California Attorney General Xavier Becerra released guidelines on Wednesday informing state law enforcement officials that they can communicate with federal officials about a person's immigration status under California's controversial sanctuary state law.
The memo comes the same week that officials in Orange County are publicly pushing back against the state law. On Tuesday, the Orange County Board of Supervisors voted to join the Trump administration in a lawsuit against the state of California challenging the legality of the sanctuary law.
And on Monday, Orange County Sheriff Sandra Hutchens announced her agency would begin publishing online the release dates of all inmates -- not just undocumented people -- in what she framed as a move that will let her office get around the sanctuary law, which she opposes.
That law, known as Senate Bill 54, took effect in January. It bars California law enforcement agencies from using their own resources to assist with immigration investigations, and prohibits sheriff's departments -- which run county jails in California -- from holding someone in jail past their release date at the request of U.S. Immigration and Customs Enforcement (ICE).

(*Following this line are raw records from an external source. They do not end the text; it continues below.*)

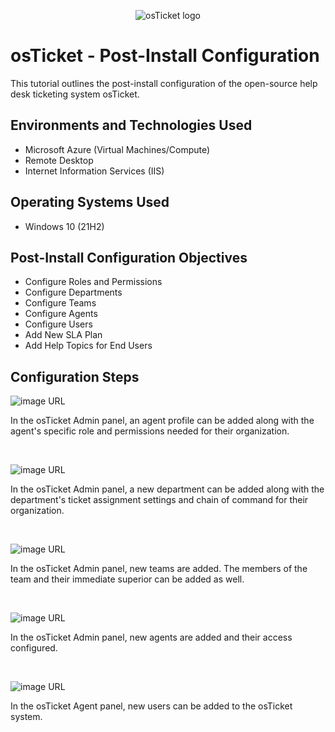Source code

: <p align="center">
<img src="https://i.imgur.com/Clzj7Xs.png" alt="osTicket logo"/>
</p>

<h1>osTicket - Post-Install Configuration</h1>
This tutorial outlines the post-install configuration of the open-source help desk ticketing system osTicket.<br />


<h2>Environments and Technologies Used</h2>

- Microsoft Azure (Virtual Machines/Compute)
- Remote Desktop
- Internet Information Services (IIS)

<h2>Operating Systems Used </h2>

- Windows 10</b> (21H2)

<h2>Post-Install Configuration Objectives</h2>

- Configure Roles and Permissions
- Configure Departments
- Configure Teams
- Configure Agents
- Configure Users
- Add New SLA Plan
- Add Help Topics for End Users

<h2>Configuration Steps</h2>


![image URL](https://github.com/marceatmon/osTicket-files/blob/main/Add%20New%20Role.jpg?raw=true)

<p>
In the osTicket Admin panel, an agent profile can be added along with the agent's specific role and permissions needed for their organization.
</p>
<br />

![image URL](https://github.com/marceatmon/osTicket-files/blob/main/Add%20New%20Dept.jpg?raw=true)
</p>
<p>
In the osTicket Admin panel, a new department can be added along with the department's ticket assignment settings and chain of command for their organization.
</p>
<br />

![image URL](https://github.com/marceatmon/osTicket-files/blob/main/Add%20New%20Team.jpg?raw=true)
</p>
<p>
In the osTicket Admin panel, new teams are added. The members of the team and their immediate superior can be added as well.
</p>
<br />

![image URL](https://github.com/marceatmon/osTicket-files/blob/main/Add%20New%20Agent.jpg?raw=true)
</p>
<p>
In the osTicket Admin panel, new agents are added and their access configured.
</p>
<br />

![image URL](https://github.com/marceatmon/osTicket-files/blob/main/Add%20New%20User.jpg?raw=true)
</p>
<p>
In the osTicket Agent panel, new users can be added to the osTicket system.
</p>
<br />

It also prohibits law enforcement agencies from providing personal information about an inmate to ICE unless that information is available to the public.
But in a nine-page bulletin released Wednesday, a deputy for Becerra -- a staunch defender of SB 54 -- wrote that "there is an important exception to this limitation on providing personal information."
"Federal law (8 U.S.C. §§ 1373, 1644) prohibits restrictions on the exchange of information regarding a person’s citizenship or immigration status, and all California law enforcement agencies should comply with these laws," wrote Kevin Gardner, chief of the attorney general's division of law enforcement.
That means that while local police and sheriff's offices' are barred from asking someone about their own immigration status, law enforcement can talk to ICE about that person's immigration status.
But they cannot provide any other information, such as a suspect's home address.
Gardner also provided clarity on the issue of when information about an inmate's release date can be made public, writing that law enforcement can provide ICE with that information only if the information is broadly available to the public.
The guidance indicates that sheriffs, such as Orange County's Hutchens, who have decided to post release date information about all inmates online, are following the law. Los Angeles County also does this.
In a written statement released Monday announcing why she is now publishing that information, Hutchens noted that while SB 54 prohibits the sheriff from communicating with ICE, it does not prevent her from sharing information more broadly with the public.
“SB 54 makes local law enforcement’s job more difficult and requires bureaucratic processes that could allow dangerous individuals to fall through the cracks of our justice system,” she stated. "My department, however, remains committed to cooperating fully with federal authorities in all areas where I have discretion to remove serious criminals from our community.”
The bulletin also stated that SB 54 does allow local law enforcement agencies to provide ICE with access to interview someone who's in custody so long as police inform that person of their legal rights.
“The guidance we’re issuing today simply gives our public safety authorities a clear sense of what the Values Act -- which works in concert not conflict with federal law -- requires. We’re not going to let the Trump administration coerce us into doing the federal government’s job of enforcing federal immigration law. We’re in the business of public safety, not deportation," Becerra said in a written statement.